Pour les francophones, l’annonce de la fermeture possible du campus d’Alfred a eu l’effet d’un électrochoc.

« La situation du campus d’Alfred est particulièrement inquiétante pour la communauté franco-ontarienne », a réagi Gilles LeVasseur, vice-président de l’Assemblée de la francophonie de l’Ontario (AFO). « Cette situation nécessite plus que jamais que soit entendue la revendication de la communauté franco-ontarienne pour une gouvernance par et pour les francophones dans le domaine postsecondaire ».

« Cette annonce démontre à quel point nos programmes postsecondaires en français sont fragiles lorsqu’ils dépendent d’institutions que nous ne contrôlons pas entièrement », a renchéri Geneviève Latour, coprésidente du Regroupement étudiant franco-ontarien (RÉFO). « Il est essentiel que la communauté franco-ontarienne se mobilise pour empêcher la disparition du campus d’Alfred et obtienne la pleine gestion des fonds et des programmes qui y sont offerts depuis des décennies ».

L’Union des cultivateurs franco-ontariens (UCFO) s’est aussi engagée à défendre bec et ongles le campus d’Alfred, estimant qu’il s’agit d’un établissement essentiel pour la relève agricole francophone.

« Toujours un défi »

Le gouvernement libéral à Queen’s Park s’est dit confiant de voir le campus d’Alfred entamer la prochaine année scolaire dans le giron des collèges Boréal et La Cité.

« C’est toujours un défi pour une communauté lorsqu’on annonce la fermeture d’une institution comme le campus d’Alfred ou de Kemptville », a reconnu Brad Duguid, ministre de la Formation, des Collèges et des Universités de l’Ontario, à 360 TFO. « Mais les universités sont responsables de décisions qui touchent leurs installations et leur programmation. Nous ne pouvons pas faire de la microgestion », s’est-il défendu.

Un changement de garde pourrait même « revigorer » le campus d’Alfred, de l’avis de M. Duguid.

Mais sur le plan financier, pas d’engagement de la province jusqu’à nouvel ordre. « Nous traverserons la rivière lorsque nous arriverons au pont », a laissé planer le ministre.

L’UdeG injectait près de 2,3 millions $ par année dans son campus d’Alfred, qui compte 37 employés à temps plein.

Sur les banquettes de l’opposition à Queen’s Park, on dit craindre les faux espoirs.

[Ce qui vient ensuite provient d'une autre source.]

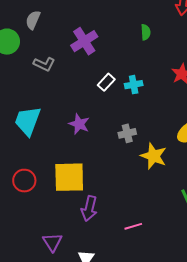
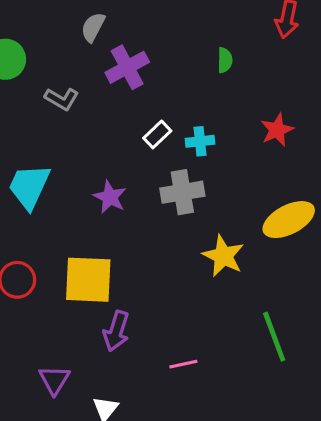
gray semicircle: (33, 20) -> (93, 27), moved
gray cross: (127, 133) -> (182, 192), moved, size x1.5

« J’apprécie les efforts de Boréal et de La Cité. Mais nous n’avons aucune garantie. Il n’y a rien d’écrit, rien de concret », a fustigé Roxane Villeneuve-Robertson, candidate progressiste-conservative dans Glengarry-Prescott-Russell, dans l’Est ontarien. « Le gouvernement aurait dû s’assurer d’avoir un plan pour le campus d’Alfred avant que l’UdeG n’annonce sa fermeture, de manière à ce qu’il n’y ait pas d’inquiétude dans la communauté ».

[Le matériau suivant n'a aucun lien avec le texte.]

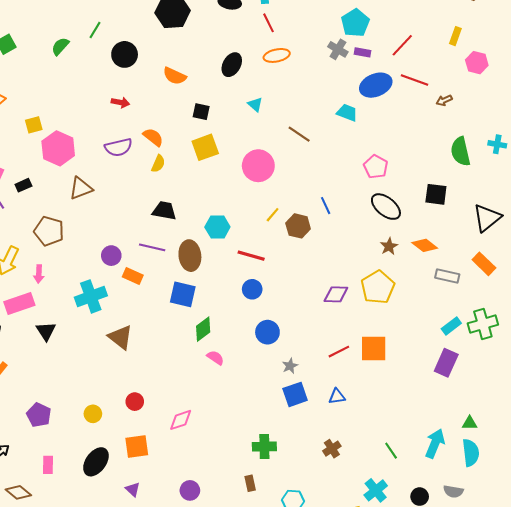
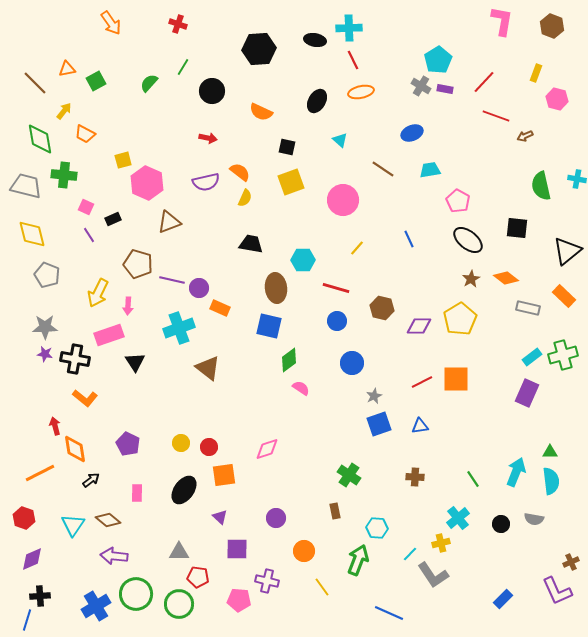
blue ellipse: (376, 85) -> (412, 133), moved, size x0.7
cyan trapezoid: (347, 113) -> (430, 170), moved, turned -30
brown hexagon: (298, 226) -> (382, 308), moved
purple line: (152, 247) -> (172, 280), moved
red circle: (135, 402) -> (209, 447), moved
green cross: (264, 447) -> (349, 475), turned 35
brown cross: (332, 449) -> (415, 477), turned 36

Les progressistes-conservateurs font présentement circuler une pétition pour le maintien des deux campus de l’UdeG dans l’Est ontarien. Un ralliement à Alfred pourrait aussi avoir lieu au cours des prochains jours, selon Mme Villeneuve-Robertson.

Le campus d’Alfred songeait récemment à obtenir une désignation en vertu de la Loi sur les services en français de l’Ontario.

« Une porte vient de s’ouvrir. Nous avons l’occasion d’offrir, au collège d’Alfred, des programmes d’études par les francophones et pour les francophones », a fait valoir Jacqueline Gauthier, du collège Boréal.

L’ancien collège agricole d’Alfred a ouvert ses portes en 1981. Il est rattaché à l’Université de Guelph depuis 1997. Une soixantaine d’étudiants y sont présentement inscrits.